*How to complete this task*
Every record below is to be retyped exactly, with the pictures left out.

═══ Source data

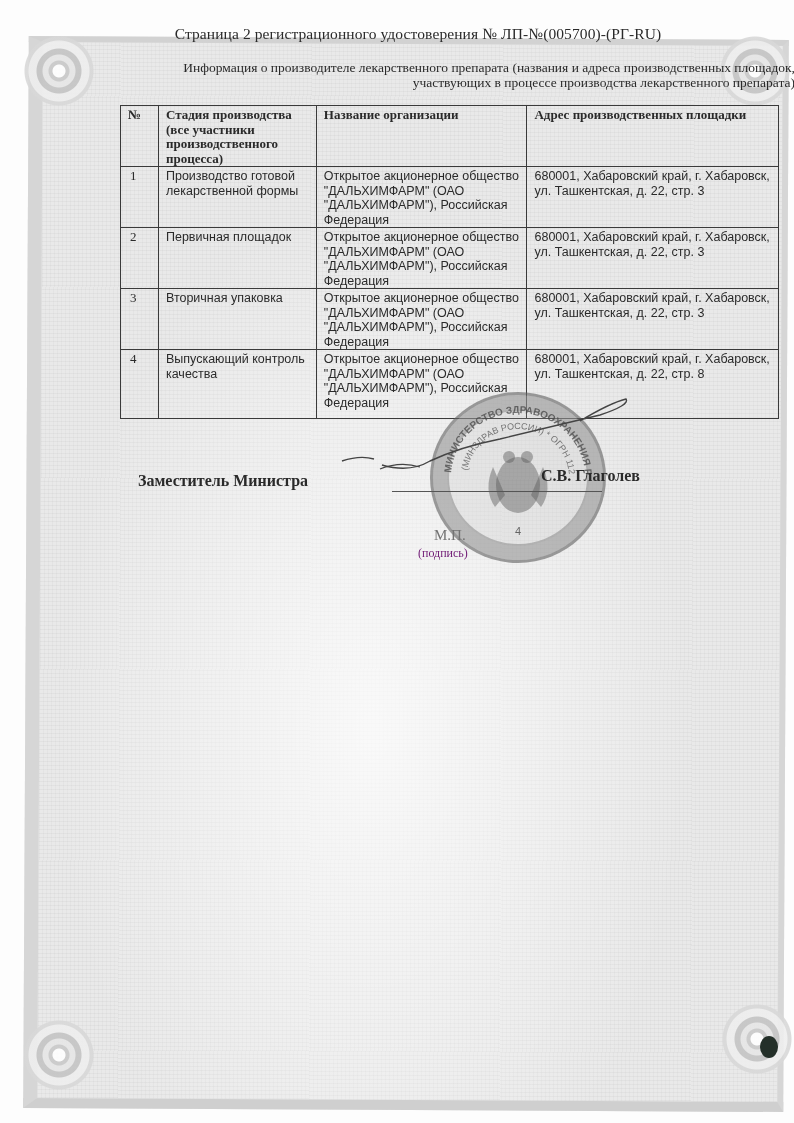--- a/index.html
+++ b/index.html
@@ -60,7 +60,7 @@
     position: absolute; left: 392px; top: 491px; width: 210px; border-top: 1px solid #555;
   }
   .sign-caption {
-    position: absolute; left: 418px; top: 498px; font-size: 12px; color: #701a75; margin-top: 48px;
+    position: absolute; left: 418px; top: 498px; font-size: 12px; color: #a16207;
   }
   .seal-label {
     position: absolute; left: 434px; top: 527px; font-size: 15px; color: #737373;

══════

*Your response*
--- a/index.html
+++ b/index.html
@@ -60,7 +60,7 @@
     position: absolute; left: 392px; top: 491px; width: 210px; border-top: 1px solid #555;
   }
   .sign-caption {
-    position: absolute; left: 418px; top: 498px; font-size: 12px; color: #701a75; margin-top: 48px;
+    position: absolute; left: 418px; top: 498px; font-size: 12px; color: #a16207;
   }
   .seal-label {
     position: absolute; left: 434px; top: 527px; font-size: 15px; color: #737373;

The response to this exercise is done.